Tourist information -
Nice
The capital of the Riviera and fifth largest city
in France, NICE scarcely deserves its glittering reputation. Living
off inflated property values and fat business accounts, its ruling
class has hardly evolved from the eighteenth-century Russian and
English aristocrats who first built their mansions here; today it's
the rentiers and retired people of various nationalities whose dividends
and pensions give the city its startlingly high ratio of per capita
income to economic activity.
Their votes ensured the monopoly of municipal power held for decades
by the right-wing dynasty, whose corruption was finally exposed
in 1990 when mayor Jacques Médecin fled to Uruguay. He was
finally extradited and jailed. Despite the disappearance of 400
million francs of taxpayers' money, public opinion remained in his
favour.

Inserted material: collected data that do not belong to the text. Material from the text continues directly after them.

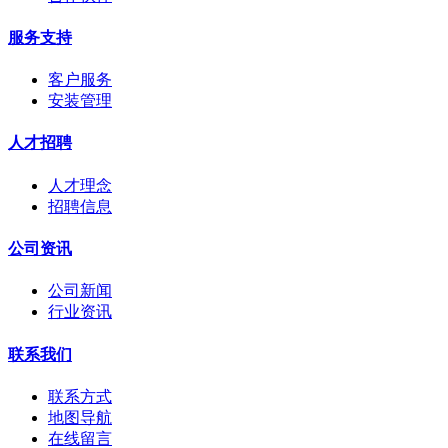
服务支持
客户服务
安装管理
人才招聘
人才理念
招聘信息
公司资讯
公司新闻
行业资讯
联系我们
联系方式
地图导航
在线留言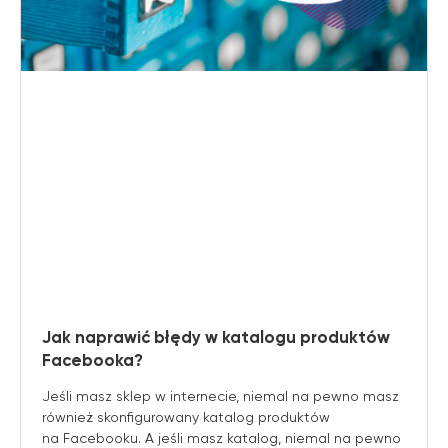
Jak naprawić błędy w katalogu produktów
Facebooka?
Jeśli masz sklep w internecie, niemal na pewno masz
również skonfigurowany katalog produktów
na Facebooku. A jeśli masz katalog, niemal na pewno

From his Grenoble prison cell, Médecin, who had twinned
Nice with Cape Town during the height of South Africa's apartheid
regime, backed the former Front National member and close friend
of Jean-Marie Le Pen, Jacques Peyrat, in the 1995 local elections.
Peyrat won with ease.
Politics apart, Nice has other reasons to qualify it as one of
the more dubious destinations on the Riviera: it's a pickpocket's
paradise; the traffic is a nightmare; miniature poodles appear to
be mandatory; phones are always vandalized; and the beach isn't
even sand. And yet Nice still manages to be delightful. The sun
and the sea and the laid-back, affable Niçois cover a multitude
of sins. The medieval rabbit warren of the old town, the Italianate
facades of modern Nice and the rich, exuberant, fin-de-siècle
residences that made the city one of Europe's most fashionable winter
retreats have all survived intact. It has also retained mementos
from its ancient past, when the Romans ruled the region from here,
and earlier still, when the Greeks founded the city. In addition,
its bus and train connections make Nice by far the best base for
visiting the rest of the Riviera.
It doesn't take long to get a feel for the layout of Nice. Shadowed
by mountains that curve down to the Mediterranean east of its port,
it still breaks up more or less into old and new. Vieux Nice , the
old town, groups about the hill of Le Château , its limits
signalled by boulevard Jean-Jaurès , built along the course
of the River Paillon. Along the seafront, the celebrated promenade
des Anglais runs a cool 5km until forced to curve inland by the
sea-projecting runways of the airport. The central square, place
Masséna , is at the bottom of the modern city's main street,
avenue Jean-Médecin , while off to the north is the exclusive
hillside suburb of Cimiez .
The Chemins de Fer de la Provence runs one of France's most scenic
and fun rail routes from the station on Nice's rue Alfred Binet,
ten minutes' walk north of the gare SNCF (or buses #4 or #5). The
line runs up the valley of the Var between Nice and Digne-les-Bains
, climbing through some spectacular scenery as it goes. Four trains
run daily, year-round, and the whole journey takes just over 3hr.